Er hat als erster das grundlegende ethische Prinzip der Ehrfurcht vor dem Leben formuliert: „Ich bin Leben, das leben will, inmitten von Leben, das leben will“. In und ausser mir ist die Sehnsucht nach Leben, der Schmerz vor dessen Beeinträchtigung und die Angst vor Vernichtung. Das ethische Grundprinzip heisst allem Leben die gleiche Ehrfurcht entgegenzubringen wie dem eigenen.

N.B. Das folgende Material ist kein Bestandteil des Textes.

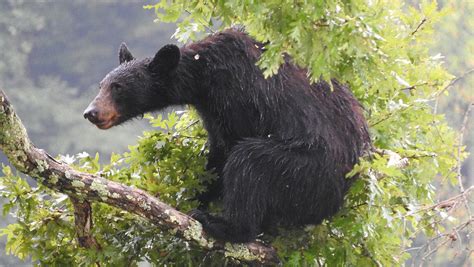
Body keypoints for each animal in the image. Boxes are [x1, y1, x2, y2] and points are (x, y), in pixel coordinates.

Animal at [86, 28, 374, 243]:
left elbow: (232, 145)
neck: (203, 75)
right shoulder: (212, 109)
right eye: (101, 85)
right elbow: (217, 152)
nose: (91, 112)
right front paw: (194, 193)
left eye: (118, 87)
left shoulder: (238, 95)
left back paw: (225, 225)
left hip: (308, 169)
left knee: (250, 160)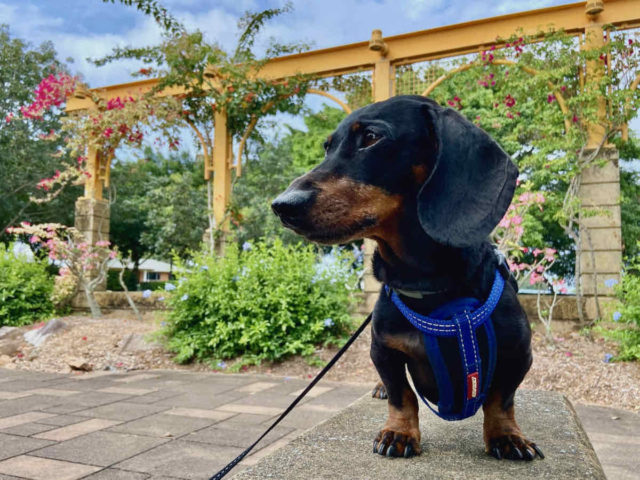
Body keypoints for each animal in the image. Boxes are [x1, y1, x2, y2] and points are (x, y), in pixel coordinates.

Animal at [272, 94, 544, 462]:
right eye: (328, 147)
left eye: (371, 137)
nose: (282, 206)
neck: (428, 287)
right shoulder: (382, 350)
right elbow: (402, 394)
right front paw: (398, 433)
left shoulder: (518, 352)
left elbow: (501, 399)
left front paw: (507, 436)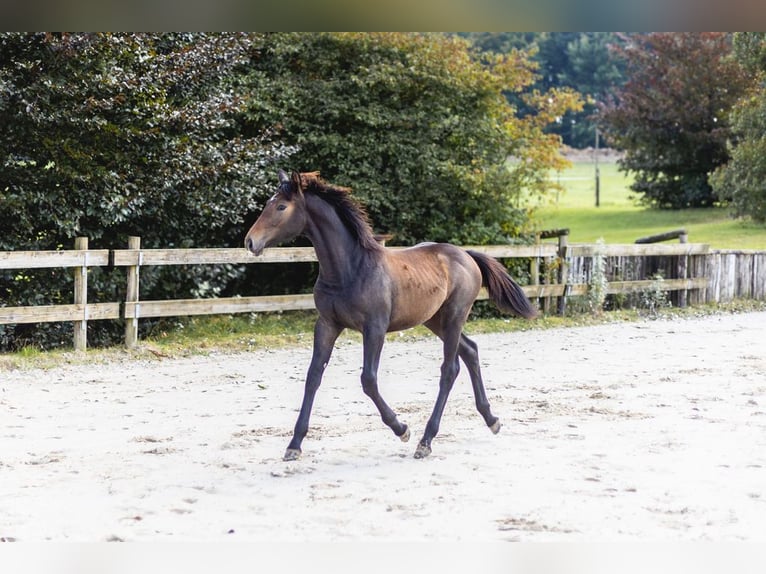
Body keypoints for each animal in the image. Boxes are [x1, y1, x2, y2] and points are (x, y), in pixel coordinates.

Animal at [246, 169, 540, 462]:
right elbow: (313, 376)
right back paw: (491, 419)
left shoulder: (374, 328)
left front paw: (402, 429)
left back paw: (426, 440)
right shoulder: (327, 324)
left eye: (281, 207)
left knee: (450, 368)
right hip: (434, 319)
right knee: (470, 351)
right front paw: (294, 445)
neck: (350, 269)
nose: (250, 241)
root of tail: (466, 255)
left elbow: (368, 380)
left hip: (455, 315)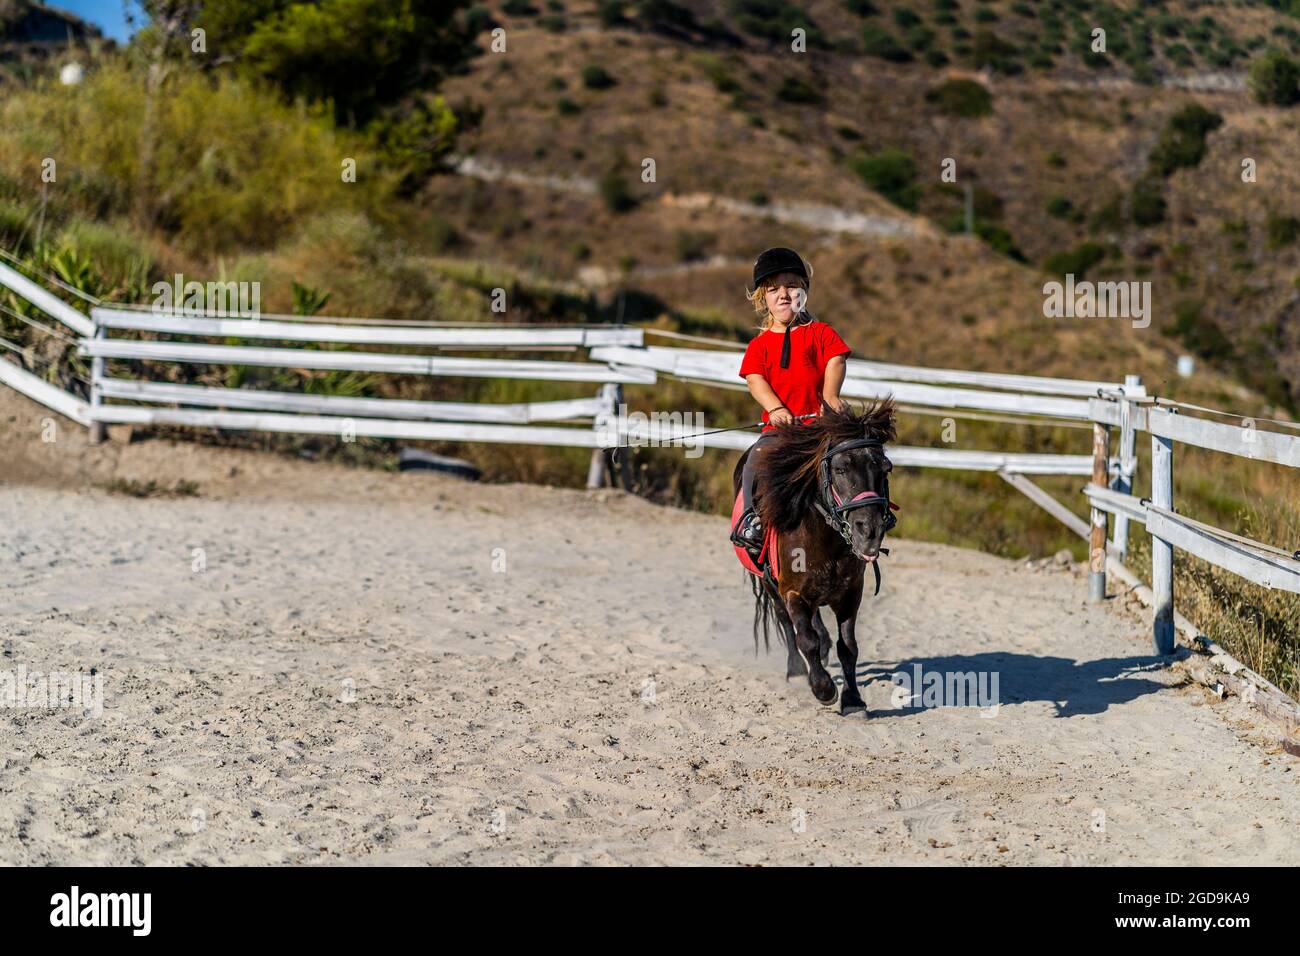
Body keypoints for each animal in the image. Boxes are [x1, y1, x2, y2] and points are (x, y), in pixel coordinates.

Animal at [731, 399, 898, 715]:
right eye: (841, 468)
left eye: (885, 468)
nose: (870, 531)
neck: (826, 541)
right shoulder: (792, 592)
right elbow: (805, 639)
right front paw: (823, 688)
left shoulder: (850, 594)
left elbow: (849, 647)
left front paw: (853, 699)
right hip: (771, 586)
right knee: (787, 623)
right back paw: (797, 670)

Aber alles anders als naiv, sondern völlig nüchtern, stellt Albert Schweitzer fest: ein Leben „setzt sich auf Kosten des andern durch”. Und deshalb folgt ein zweites Aber: der (einzelne) Mensch trägt dafür die alleinige Verantwortung, wenn jemand über die absolut notwendige Grenze, irgendwelches Leben nicht zu schädigen, hinausgeht. Kein Mensch kann sich von der eigenen Verantwortung entlasten mit der Ausrede, ein Staat, eine Partei, Religion oder sonstige Organisation habe ihm geboten — im (Verteidigungs)-Krieg – andere zu töten. Über Notwehr und –hilfe entscheidet nur der einzelne Mensch und hat sie selber zu verantworten.
Albert Schweitzer — Seelsorger, Philosoph und Arzt — hat über solche Dinge nicht bloss philosophiert, sondern als ein Mensch der guten Tat vorbildlich auch nach seinem Motto gehandelt: “Das gute Beispiel ist nicht nur eine Möglichkeit, andere Menschen zu beeinflussen. Es ist die einzige.”